Monday, 17 December 2007

PARSONS BRINCKERHOFF TO ADVISE UK GOVERNMENT ON CARBON CAPTURE AND STORAGE

Parsons Brinckerhoff (PB) has been appointed by the UK Government to support its competition to build one of the world's first commercial scale carbon capture and storage (CCS) plants. The competition was launched by the Prime Minister in his speech on climate change on 19 November 2007.

PB has been advising the UK Government on technical aspects leading up to the competition since January 2007, when it commenced a review of potential UK power generation CCS projects for the then DTI.

The review advised Budget and Energy White Paper Statements announcing that the Government would support a UK demonstration power generation project, covering the full carbon capture, transport and long-term storage chain on a commercial scale, capturing the carbon dioxide from the generation of 300 to 400 MW.

In his speech on 19th November, Prime Minister Gordon Brown highlighted a number of initiatives to decarbonise energy sources. This included the formal launch of the UK's competition for a CCS demonstration project.

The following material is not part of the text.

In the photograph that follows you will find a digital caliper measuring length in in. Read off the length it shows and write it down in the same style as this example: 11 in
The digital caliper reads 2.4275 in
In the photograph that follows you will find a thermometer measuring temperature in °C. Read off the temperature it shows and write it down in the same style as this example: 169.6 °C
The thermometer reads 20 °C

Mr Brown said: "With China alone building an average of two coal-fired power stations every week, the development in the UK of technology to capture and safely store up to 90% of CO2 emissions is critically important. The launch of the competition today puts the UK on track to build within seven years one of the world's first commercial-scale CCS projects on a coal-fired power station."

Prior to this announcement the Government confirmed that the project should demonstrate post-combustion CCS on a coal-fired power station, with CO2 stored offshore. Post-combustion technology can be retrofitted to the vast proportion of existing and planned coal-fired power stations, and it complements developments in Norway and the United States of alternative CCS technologies.

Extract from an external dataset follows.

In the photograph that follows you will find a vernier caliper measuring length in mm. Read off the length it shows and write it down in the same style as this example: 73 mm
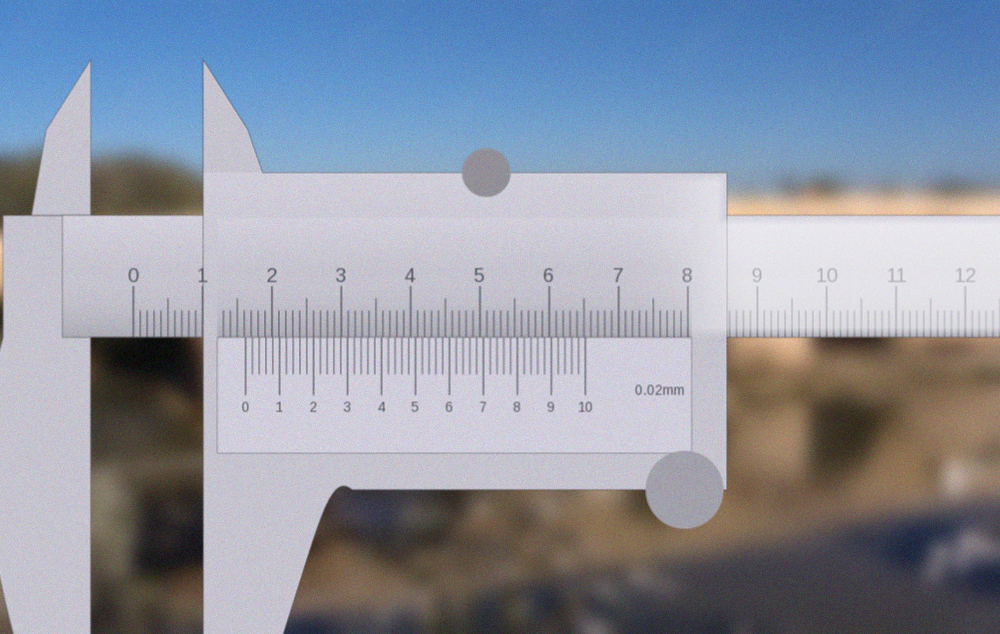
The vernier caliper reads 16.2 mm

Commenting on the project, Mike Wheeler, PB's Engineering Director and CCS specialist, said: "This is a massively important initiative and it can only be hoped that other governments will follow the UK government's lead – along with Norway and the US - and develop similar demonstration projects to prove the technology in this critical area.

"Developing this technology in the UK should also present business opportunities to the UK when retrofitting carbon capture technology on the many hundreds of power stations currently being built across the developing world becomes a political imperative. Without CCS they would continue to emit billions of tonnes of carbon dioxide for the next 30 to 40 years."


Shortlisted bidders will be revealed in April, the winner in mid-2009. Plants should be open by 2014. The Government has stated that it will consider a phased approach provided the full CCS chain is demonstrated by 2014 and the project captures around 90% of the CO2 emitted by the equivalent of 300 to 400 MW generating capacity.

MEPs have told NCE that CCS technology may not become commercially viable unless there is a change in the emissions trading schemes. CCS is not currently part of the emissions trading scheme.